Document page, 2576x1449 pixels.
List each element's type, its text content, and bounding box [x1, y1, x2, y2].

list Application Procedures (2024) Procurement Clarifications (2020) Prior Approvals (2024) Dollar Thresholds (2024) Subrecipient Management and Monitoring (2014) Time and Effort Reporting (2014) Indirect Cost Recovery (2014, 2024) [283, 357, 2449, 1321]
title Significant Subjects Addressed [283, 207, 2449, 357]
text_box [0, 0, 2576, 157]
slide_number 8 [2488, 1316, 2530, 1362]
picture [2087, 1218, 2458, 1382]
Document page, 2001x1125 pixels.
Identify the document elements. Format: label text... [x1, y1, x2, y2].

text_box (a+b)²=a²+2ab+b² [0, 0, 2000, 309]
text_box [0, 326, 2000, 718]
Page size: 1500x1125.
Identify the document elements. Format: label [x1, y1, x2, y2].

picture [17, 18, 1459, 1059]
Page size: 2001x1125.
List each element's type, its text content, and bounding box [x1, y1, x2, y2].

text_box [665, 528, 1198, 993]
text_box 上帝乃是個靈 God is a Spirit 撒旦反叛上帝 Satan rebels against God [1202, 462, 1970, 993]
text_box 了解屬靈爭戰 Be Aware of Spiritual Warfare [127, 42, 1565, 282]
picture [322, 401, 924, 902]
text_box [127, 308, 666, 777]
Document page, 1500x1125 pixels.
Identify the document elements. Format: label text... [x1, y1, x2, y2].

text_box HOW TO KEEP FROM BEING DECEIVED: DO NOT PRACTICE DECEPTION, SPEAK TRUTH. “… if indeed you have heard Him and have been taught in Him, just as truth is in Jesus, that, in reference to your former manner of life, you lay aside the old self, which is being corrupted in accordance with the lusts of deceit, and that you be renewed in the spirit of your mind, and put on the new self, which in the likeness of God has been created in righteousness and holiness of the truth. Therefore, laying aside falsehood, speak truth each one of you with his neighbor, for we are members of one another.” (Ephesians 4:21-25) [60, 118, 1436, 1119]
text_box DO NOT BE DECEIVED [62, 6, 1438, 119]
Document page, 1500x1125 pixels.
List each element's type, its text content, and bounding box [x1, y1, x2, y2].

────────────────────

> _Exercise requirements_
Word for word, give back all the lines above.

> _Solution to this exercise_
Document page, 2576x1449 pixels.
List each element's type, its text content, and bounding box [x1, y1, x2, y2].

list Application Procedures (2024) Procurement Clarifications (2020) Prior Approvals (2024) Dollar Thresholds (2024) Subrecipient Management and Monitoring (2014) Time and Effort Reporting (2014) Indirect Cost Recovery (2014, 2024) [283, 357, 2449, 1321]
title Significant Subjects Addressed [283, 207, 2449, 357]
text_box [0, 0, 2576, 157]
slide_number 8 [2488, 1316, 2530, 1362]
picture [2087, 1218, 2458, 1382]
Document page, 2001x1125 pixels.
Identify the document elements. Format: label text... [x1, y1, x2, y2].

text_box (a+b)²=a²+2ab+b² [0, 0, 2000, 309]
text_box [0, 326, 2000, 718]
Page size: 1500x1125.
Identify the document elements. Format: label [x1, y1, x2, y2].

picture [17, 18, 1459, 1059]
Page size: 2001x1125.
List each element's type, its text content, and bounding box [x1, y1, x2, y2].

text_box [665, 528, 1198, 993]
text_box 上帝乃是個靈 God is a Spirit 撒旦反叛上帝 Satan rebels against God [1202, 462, 1970, 993]
text_box 了解屬靈爭戰 Be Aware of Spiritual Warfare [127, 42, 1565, 282]
picture [322, 401, 924, 902]
text_box [127, 308, 666, 777]
Document page, 1500x1125 pixels.
Identify the document elements. Format: label text... [x1, y1, x2, y2].

text_box HOW TO KEEP FROM BEING DECEIVED: DO NOT PRACTICE DECEPTION, SPEAK TRUTH. “… if indeed you have heard Him and have been taught in Him, just as truth is in Jesus, that, in reference to your former manner of life, you lay aside the old self, which is being corrupted in accordance with the lusts of deceit, and that you be renewed in the spirit of your mind, and put on the new self, which in the likeness of God has been created in righteousness and holiness of the truth. Therefore, laying aside falsehood, speak truth each one of you with his neighbor, for we are members of one another.” (Ephesians 4:21-25) [60, 118, 1436, 1119]
text_box DO NOT BE DECEIVED [62, 6, 1438, 119]
Document page, 1500x1125 pixels.
List each element's type, its text content, and bounding box [x1, y1, x2, y2].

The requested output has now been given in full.